Requirement A - Please give the condenser fan thread again, starting at "I'm surprised you" and ending at "was for grounding.", updated so that "solenoid" reads "coil".
Requirement B -
Answer these from the condenser fan thread:
(i) How many wires did the old condenser fan motor have?
(ii) What voltage powers the solenoid in the contactor?
(iii) What color is the mechanical ground wire almost always?

== Source ==

# Condenser fan motor



## Tonnyray (Jul 13, 2007)

I replaced my condenser fan motor it was bad my old one had 3 wires the new one has 5 wires. it had 2 ways to hook it up one with 3 wires it would not work that way then with 5 wires but I only hooked up 4 to get it running now it will not shut off after call for cooling is done can any one help?


----------



## glennjanie (Sep 10, 2007)

Welcome to the Forum Tonnyray:

I'm surprised you haven't had an answer to your delima by now. The condenser fan motor is turned on by a 24v contactor. It has a solenoid in it that is powered by 24v, while there is 208 to 240 connected to the larger termianls. When the thermostat calls for cooling it sends the 24v to the solenoid to pull it in and it bridges the gap of 220 from one side  (line) of the contactor to the other (load) side. You are working off the load side and you need two hot 110v wires to the motor, the third wire was for grounding.

If you still have the instructions for the motor they should tell you which wires are for hot and which is for ground. The mechanical ground is almost always green. The hot wires will be colored (red, black, pruple, yellow, etc.) The green wire out of the way, now hook up the red and black for the hot wires. That should make the fan motor run and when the contactor turns loose it should stop. There is a possibility the contactor is bad; with the power on but the thermostat not calling, you can push the contactor in carefully with a screw driver to make the fan and compressor run, when you turn it loose it should stop.

===
== Extracted entries ==

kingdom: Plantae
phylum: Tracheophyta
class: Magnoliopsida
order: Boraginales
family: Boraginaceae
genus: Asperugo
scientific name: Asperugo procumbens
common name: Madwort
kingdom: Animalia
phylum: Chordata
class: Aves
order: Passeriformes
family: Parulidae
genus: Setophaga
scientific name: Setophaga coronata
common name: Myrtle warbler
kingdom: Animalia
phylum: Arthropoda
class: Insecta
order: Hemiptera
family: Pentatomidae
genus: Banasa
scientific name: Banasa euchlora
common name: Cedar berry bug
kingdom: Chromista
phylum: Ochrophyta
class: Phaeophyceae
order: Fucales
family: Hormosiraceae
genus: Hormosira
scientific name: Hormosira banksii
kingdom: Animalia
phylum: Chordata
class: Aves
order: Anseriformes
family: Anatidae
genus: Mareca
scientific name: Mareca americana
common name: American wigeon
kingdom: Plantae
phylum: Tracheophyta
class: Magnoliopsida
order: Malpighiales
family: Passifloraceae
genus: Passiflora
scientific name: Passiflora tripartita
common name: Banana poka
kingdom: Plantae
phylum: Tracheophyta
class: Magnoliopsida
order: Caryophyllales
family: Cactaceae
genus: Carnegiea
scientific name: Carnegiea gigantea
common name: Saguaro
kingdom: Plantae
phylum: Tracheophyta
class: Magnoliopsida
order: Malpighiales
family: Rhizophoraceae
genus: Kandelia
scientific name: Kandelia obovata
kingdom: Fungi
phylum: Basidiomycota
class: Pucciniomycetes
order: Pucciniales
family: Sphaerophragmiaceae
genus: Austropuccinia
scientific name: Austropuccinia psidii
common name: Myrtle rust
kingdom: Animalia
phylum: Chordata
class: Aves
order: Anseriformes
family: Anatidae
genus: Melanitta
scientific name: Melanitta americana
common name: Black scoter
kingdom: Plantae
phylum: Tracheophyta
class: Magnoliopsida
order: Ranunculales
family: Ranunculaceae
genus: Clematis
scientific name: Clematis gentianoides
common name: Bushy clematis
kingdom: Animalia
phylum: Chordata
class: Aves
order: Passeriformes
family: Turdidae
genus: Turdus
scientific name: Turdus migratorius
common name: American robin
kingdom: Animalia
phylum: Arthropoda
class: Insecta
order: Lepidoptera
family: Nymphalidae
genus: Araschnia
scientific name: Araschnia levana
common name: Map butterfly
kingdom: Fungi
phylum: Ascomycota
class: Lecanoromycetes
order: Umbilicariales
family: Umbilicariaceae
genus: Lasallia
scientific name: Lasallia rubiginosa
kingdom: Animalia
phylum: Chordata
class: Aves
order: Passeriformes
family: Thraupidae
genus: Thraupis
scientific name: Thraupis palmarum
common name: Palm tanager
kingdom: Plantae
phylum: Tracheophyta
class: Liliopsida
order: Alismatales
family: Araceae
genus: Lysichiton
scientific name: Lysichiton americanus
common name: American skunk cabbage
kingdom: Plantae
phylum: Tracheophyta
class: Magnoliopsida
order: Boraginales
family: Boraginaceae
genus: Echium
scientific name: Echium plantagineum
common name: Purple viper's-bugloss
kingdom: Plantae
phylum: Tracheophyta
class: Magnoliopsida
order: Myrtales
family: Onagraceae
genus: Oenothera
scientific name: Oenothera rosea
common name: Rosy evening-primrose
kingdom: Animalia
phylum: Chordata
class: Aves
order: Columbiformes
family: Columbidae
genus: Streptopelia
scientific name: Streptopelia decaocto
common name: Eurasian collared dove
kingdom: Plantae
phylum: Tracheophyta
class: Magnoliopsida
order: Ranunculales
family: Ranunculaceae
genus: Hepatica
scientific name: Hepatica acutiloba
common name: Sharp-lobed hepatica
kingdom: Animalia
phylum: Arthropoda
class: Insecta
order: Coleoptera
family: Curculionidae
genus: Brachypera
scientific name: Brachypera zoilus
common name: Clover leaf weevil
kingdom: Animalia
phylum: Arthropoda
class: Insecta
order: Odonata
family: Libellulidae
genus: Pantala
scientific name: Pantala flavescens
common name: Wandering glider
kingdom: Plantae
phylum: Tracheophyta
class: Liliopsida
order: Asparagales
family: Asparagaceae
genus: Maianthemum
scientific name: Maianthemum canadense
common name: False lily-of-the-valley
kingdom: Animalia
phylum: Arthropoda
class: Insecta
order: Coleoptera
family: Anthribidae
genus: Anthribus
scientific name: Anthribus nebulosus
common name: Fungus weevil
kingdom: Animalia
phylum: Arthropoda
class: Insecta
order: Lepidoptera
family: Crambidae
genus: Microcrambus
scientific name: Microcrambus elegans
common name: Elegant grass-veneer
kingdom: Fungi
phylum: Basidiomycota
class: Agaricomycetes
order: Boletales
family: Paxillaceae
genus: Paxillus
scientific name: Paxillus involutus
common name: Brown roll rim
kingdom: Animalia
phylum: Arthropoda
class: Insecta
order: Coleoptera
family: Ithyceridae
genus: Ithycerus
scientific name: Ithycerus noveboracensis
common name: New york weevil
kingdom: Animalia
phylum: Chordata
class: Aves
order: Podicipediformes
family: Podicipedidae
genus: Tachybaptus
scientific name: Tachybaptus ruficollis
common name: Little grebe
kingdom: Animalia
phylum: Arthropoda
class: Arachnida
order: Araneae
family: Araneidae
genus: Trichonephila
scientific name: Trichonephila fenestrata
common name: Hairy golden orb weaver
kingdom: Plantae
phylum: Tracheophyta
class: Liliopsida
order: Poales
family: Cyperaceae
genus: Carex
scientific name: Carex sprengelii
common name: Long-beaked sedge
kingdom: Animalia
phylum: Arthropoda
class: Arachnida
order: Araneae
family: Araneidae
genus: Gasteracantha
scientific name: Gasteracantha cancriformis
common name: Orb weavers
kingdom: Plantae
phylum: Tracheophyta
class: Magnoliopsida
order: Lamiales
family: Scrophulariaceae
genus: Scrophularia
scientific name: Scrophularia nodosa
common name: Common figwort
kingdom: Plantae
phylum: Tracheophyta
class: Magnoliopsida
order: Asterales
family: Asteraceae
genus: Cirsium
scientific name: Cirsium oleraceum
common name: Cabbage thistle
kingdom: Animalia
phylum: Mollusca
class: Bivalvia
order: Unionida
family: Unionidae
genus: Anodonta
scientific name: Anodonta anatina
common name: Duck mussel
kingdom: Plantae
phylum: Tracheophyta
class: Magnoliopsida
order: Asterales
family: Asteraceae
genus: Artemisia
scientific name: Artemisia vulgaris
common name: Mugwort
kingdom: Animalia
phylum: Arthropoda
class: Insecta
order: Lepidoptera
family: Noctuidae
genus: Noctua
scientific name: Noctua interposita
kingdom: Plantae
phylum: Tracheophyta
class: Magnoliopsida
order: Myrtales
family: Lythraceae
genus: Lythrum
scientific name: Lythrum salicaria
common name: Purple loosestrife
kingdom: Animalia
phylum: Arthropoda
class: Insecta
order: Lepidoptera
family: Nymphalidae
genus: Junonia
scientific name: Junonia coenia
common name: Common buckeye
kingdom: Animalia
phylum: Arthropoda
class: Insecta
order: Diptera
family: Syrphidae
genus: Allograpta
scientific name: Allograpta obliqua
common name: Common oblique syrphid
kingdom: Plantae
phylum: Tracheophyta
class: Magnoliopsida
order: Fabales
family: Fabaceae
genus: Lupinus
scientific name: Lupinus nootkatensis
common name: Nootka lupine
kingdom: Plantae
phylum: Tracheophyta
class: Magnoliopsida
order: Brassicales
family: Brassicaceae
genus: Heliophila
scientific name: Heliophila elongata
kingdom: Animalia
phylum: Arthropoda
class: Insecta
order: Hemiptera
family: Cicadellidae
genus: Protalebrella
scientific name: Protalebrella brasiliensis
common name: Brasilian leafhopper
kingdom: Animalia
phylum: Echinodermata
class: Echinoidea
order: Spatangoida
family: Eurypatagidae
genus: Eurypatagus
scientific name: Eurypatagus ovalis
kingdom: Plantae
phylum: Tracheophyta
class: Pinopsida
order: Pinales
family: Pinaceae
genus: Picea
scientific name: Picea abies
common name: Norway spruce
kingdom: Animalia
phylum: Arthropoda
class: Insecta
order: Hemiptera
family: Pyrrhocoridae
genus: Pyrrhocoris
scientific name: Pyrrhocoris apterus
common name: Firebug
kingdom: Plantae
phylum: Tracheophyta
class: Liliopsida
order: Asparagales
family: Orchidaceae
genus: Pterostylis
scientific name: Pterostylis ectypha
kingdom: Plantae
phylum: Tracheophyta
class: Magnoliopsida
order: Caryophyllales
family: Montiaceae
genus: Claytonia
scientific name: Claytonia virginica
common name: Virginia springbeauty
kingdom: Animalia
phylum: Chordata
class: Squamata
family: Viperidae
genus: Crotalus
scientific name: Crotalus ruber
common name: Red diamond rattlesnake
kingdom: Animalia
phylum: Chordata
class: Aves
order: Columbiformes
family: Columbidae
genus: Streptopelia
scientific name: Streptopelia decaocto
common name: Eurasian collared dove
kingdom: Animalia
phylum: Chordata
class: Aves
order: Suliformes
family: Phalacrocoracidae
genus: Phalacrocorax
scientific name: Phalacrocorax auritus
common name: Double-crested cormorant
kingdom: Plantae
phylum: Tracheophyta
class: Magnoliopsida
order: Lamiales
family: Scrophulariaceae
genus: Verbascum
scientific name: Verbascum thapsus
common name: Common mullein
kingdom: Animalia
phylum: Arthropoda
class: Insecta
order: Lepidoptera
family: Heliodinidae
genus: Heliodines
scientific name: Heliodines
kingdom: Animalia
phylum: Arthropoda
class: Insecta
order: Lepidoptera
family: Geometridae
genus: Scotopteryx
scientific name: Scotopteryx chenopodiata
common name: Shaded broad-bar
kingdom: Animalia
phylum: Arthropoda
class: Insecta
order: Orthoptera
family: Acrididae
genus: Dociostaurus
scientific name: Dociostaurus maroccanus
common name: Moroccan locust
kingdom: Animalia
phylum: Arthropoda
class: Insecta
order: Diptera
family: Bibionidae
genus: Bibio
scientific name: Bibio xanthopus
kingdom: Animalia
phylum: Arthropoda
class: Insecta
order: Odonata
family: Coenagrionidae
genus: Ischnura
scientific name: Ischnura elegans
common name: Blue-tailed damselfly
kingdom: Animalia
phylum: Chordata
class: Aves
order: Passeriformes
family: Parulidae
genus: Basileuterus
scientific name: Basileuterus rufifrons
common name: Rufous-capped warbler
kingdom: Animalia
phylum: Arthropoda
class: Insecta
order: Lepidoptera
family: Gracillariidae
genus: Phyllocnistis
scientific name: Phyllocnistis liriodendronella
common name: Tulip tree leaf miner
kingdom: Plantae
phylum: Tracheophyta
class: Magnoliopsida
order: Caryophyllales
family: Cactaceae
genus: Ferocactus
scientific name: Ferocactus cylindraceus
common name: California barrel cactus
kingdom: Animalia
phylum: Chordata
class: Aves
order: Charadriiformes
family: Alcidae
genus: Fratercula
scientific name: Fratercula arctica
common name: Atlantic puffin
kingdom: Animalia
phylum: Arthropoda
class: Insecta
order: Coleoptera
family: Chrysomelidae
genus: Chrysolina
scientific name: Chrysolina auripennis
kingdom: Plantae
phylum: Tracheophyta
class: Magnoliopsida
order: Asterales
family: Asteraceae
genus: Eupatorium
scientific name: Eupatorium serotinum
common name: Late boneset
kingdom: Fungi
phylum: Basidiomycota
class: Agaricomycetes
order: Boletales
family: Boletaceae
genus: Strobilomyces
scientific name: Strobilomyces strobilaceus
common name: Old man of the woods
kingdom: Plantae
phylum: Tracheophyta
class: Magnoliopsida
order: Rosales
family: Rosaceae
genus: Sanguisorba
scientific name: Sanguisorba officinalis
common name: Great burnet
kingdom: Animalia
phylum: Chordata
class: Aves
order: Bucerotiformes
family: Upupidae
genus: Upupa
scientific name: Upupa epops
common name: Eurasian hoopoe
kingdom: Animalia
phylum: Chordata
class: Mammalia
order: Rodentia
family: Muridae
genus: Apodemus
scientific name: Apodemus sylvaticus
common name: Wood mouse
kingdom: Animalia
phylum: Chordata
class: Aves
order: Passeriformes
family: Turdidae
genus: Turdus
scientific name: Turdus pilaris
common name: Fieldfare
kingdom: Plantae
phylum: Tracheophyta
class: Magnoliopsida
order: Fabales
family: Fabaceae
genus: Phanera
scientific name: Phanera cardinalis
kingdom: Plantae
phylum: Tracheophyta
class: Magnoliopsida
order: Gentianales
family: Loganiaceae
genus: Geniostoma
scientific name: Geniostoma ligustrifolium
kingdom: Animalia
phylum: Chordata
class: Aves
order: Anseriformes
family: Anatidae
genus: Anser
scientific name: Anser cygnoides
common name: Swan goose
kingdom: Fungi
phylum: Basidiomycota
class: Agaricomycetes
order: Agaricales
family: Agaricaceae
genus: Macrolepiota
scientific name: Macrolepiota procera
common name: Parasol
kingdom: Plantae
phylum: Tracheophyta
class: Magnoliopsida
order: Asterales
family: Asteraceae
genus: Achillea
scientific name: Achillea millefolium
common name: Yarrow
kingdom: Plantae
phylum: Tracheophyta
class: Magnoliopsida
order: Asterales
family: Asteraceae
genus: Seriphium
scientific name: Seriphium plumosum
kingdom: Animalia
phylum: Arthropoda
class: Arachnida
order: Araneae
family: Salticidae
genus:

===

Task output A -
I'm surprised you haven't had an answer to your delima by now. The condenser fan motor is turned on by a 24v contactor. It has a coil in it that is powered by 24v, while there is 208 to 240 connected to the larger termianls. When the thermostat calls for cooling it sends the 24v to the coil to pull it in and it bridges the gap of 220 from one side  (line) of the contactor to the other (load) side. You are working off the load side and you need two hot 110v wires to the motor, the third wire was for grounding.

Task output B -
(i) Three wires.
(ii) 24v.
(iii) Green.